- [EXTRACT TO READ]
□ □ □ □
On Fri, 14 Jun 2019 at 09:36, Mark Smith <markzzzsmith@gmail.com> wrote:
>
> On Thu, 13 Jun 2019 at 17:25, Darren Dukes (ddukes) <ddukes@cisco.com> wrote:
> >
> > Mark.
> >
> > You remember your SIDs in your SR domain come from a SID block you created, S/s (see section 5.1) and this destination address falls within that space.
> >
>
> Humans really aren't all that good at remembering numbers. We even
> make errors when
>

copying numbers from a from one place to another, seconds apart. Typos
in IP addresses has been a very common cause of faults in my
experience, and they're fundamentally human memory failures.

We also forget we haven't completed an email when we push 'send' it
the next day!


> If IPv6 addresses are going to have special meaning and unconventional
> RFC 8200 processing, they should come from a special purpose address
> space - not one that is from within any of the the existing unicast
> address spaces.
>
> That would make it possible for if tools like Wireshark could have
> know of a well known SID prefix so that they can identify and mark SR
> packets. It reduces the operator's mental load while troubleshooting.
> (Having
>
> There are a lot of defined reserved IPv6 and IPv4 prefixes, for uses
> that are more obscure than I'd think SR is intended to be e.g.
> 198.18.0.0/15 for Benchmarking, or 2001::/32 TEREDO.
□ □ □ □
- [STUDY MATERIAL]

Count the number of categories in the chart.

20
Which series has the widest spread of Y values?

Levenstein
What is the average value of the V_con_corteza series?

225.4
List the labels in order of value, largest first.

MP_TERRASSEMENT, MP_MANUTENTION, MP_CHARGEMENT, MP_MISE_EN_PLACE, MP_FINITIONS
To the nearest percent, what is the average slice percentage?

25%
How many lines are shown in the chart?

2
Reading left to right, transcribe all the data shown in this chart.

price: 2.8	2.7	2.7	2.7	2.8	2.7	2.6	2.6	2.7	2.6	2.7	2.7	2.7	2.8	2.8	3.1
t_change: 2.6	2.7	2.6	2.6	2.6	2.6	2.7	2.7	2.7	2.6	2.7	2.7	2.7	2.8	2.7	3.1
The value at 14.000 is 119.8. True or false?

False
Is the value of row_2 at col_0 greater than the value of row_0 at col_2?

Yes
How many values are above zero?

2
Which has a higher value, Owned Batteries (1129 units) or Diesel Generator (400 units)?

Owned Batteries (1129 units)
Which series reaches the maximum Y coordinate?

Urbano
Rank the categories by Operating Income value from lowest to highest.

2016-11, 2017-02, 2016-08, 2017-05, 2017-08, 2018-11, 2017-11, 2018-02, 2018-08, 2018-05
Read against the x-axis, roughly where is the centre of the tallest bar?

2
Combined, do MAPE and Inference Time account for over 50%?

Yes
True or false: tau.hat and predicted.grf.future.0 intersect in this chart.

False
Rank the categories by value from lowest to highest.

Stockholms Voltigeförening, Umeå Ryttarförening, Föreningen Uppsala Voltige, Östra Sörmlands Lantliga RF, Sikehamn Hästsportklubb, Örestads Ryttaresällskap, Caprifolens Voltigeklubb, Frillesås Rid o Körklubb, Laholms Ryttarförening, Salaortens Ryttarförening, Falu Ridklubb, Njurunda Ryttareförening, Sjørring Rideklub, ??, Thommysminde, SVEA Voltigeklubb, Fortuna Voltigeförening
□ □ □ □
- [EXERCISE]
In the email about segment routing addresses, which prefix is given as reserved for benchmarking? The entries above play no part in this work.

- [SOLUTION BELOW]
198.18.0.0/15